====== SUPPLIED INFORMATION

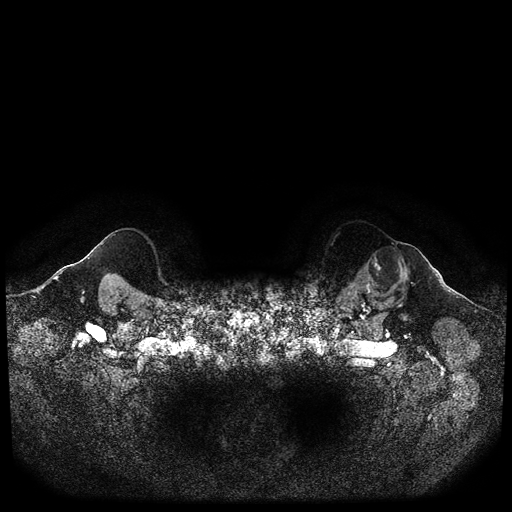
Breast MRI (dynamic contrast-enhanced, multi-phase), one axial slice. Dynamic contrast-enhanced series, time point 2 of 5 at this slice position (early post-contrast). 1.5 T. TE 2.6 ms, TR 5.3 ms. 2 mm slice thickness. 512 × 512 image matrix. Female patient, age 64 years.
Annotated regions visible in this slice (semi-automatically segmented with operator editing):
- breast lesion (labelled 'tumour' in the annotation; benign lesions carry a separate 'benign' label): box from (x=361, y=246) to (x=410, y=299) px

============

### ABOUT THIS TASK:
Give again, word for word, every line from the one holding "Annotated regions visible" to the end of the data.

### OUTPUT BELOW:
Annotated regions visible in this slice (semi-automatically segmented with operator editing):
- breast lesion (labelled 'tumour' in the annotation; benign lesions carry a separate 'benign' label): box from (x=361, y=246) to (x=410, y=299) px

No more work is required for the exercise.